千紘は柔らかく微笑むと、凪の手を握ったまままた耳への刺激を与えた。
「っぁ……」
不意を突かれた凪は、無意識の内に少し高い声を上げた。自分で驚いて顔を紅潮させる。
「ほんと好きだね、ここ。名前呼ばなくていいよ。やめないから」
千紘が囁くと、吐息が耳内まで入り込んで全身を激しく快感が駆け巡った。
「ふっ……ん……」
小刻みに反応する凪は、なんとかやめさせようと、空いている手で千紘の後ろ髪を掴んだ。セットしている髪は、整髪料によって軽く固まっていた。見た目はあんなにも柔らかいのに、なんて思考がよそ見した瞬間、下半身に違和感を覚える。千紘が凪の手を離し、いつの間にかそちらに手を伸ばしていたのだ。
凪の体が自然と反応する。先程の刺激を覚えているのだ。耳に触れる吐息も、下半身を包み込んだ熱い刺激も。
あっという間に果てた十数分前のことも頭を過ぎる。その波はまた直ぐにやってきそうで、さすがにこんなに早くは困る……なんて焦る。
「ま、待った! まだっ」
「さっきイッたばっかりだもんね。でも大丈夫、また直ぐイけるよ」
千紘の柔らかい言葉に、それじゃ困るんだってばっ! と狼狽した凪は、堪らず「待てって! まっ、おいっ! ち、ひろ!」と叫んだ。

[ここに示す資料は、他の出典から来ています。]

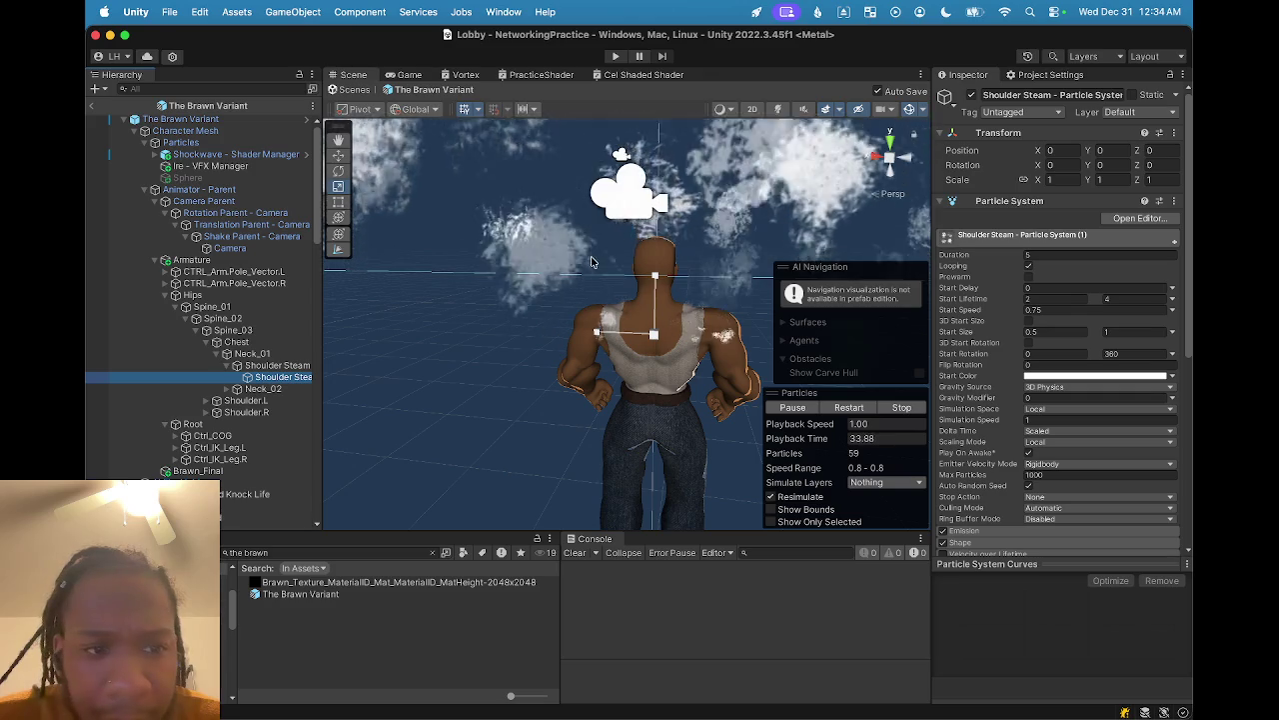
- Select the Head Steam copy and expand Neck_02 and Head to reveal the Head_end bone
scroll(599, 264, down, 3)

ピタッと動きを停めた千紘。凪の毛先を左頬に感じながら、大きく目を見開いた。途端に初めてちゃんと凪と対面した時のことを思い出した。
自分のことを女性だと思いながら笑顔で名前を呼んでくれたこと。優しい声色で話しかけてくれたこと。丁寧にゆっくりと緊張を解すかのように流れを説明してくれたこと。

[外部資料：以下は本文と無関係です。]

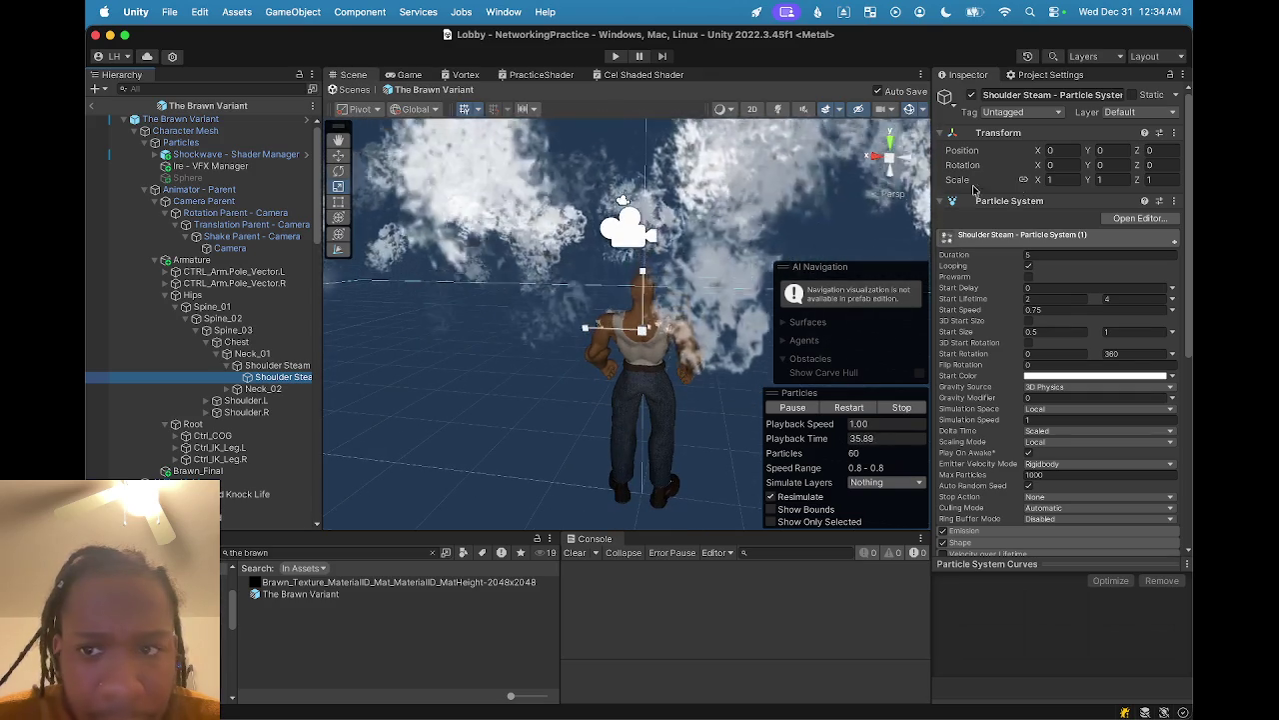
click(644, 338)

仕事だとわかっていても嬉しかった。その幸福にタイムリミットがあるとわかっていても胸を高鳴らせずにはいられなかった。
好きだという気持ちが溢れて、全て言葉にしてしまいたかった。
そんな懐かしい記憶が蘇る。きっと凪は、あの時と同じように優しく微笑んではくれないし、甘く名前を呼んでもくれない。けれど、切羽詰まった声で、確かに自分の名前を呼んだのだ。
千紘は大きく瞳を揺らし、軽く目を閉じた。その幸せを噛み締めるかのように。それからゆっくりと体を起こすと、次の瞬間にはとぼけた顔をして「なに? 聞こえなかった」と言った。
「は!? う、嘘だっ」
凪は真っ赤な顔をして、思わず名前を呼んでしまったことを恥じらう。名前なんて呼ぶつもりはなかったのに。そうは思っても、やめて欲しい一心で飛び出した千紘の名前。
約束通り、一旦動きは止まったが、千紘の顔はどうやらやめてくれそうにはなかった。
「もっとって言った?」
「言ってねぇ!」
「そ。刺激が足りないのかと思った」
あっさりとそう言ってのけた千紘は、手を上下に動かして、凪の下半身への刺激を続けた。軽く体を仰け反らした凪は、「うぁ……」と苦しそうな声を上げた。
「苦しいの? イキたい?」
「違っ……まっ、まだ、やだって」
「んー、やだ? 聞こえないなぁ」
千紘は穏やかに微笑みながら、少しずつスピードを上げた。驚くほどの速さで駆け巡る快感に、凪は目をギュッと閉じた。
「やだって! 千紘! ちひ……ろ、やだ」
千紘の名前を呼びながら強く目を瞑る凪の姿に、千紘は頬を緩めた。愛しくて、可愛くて仕方なかった。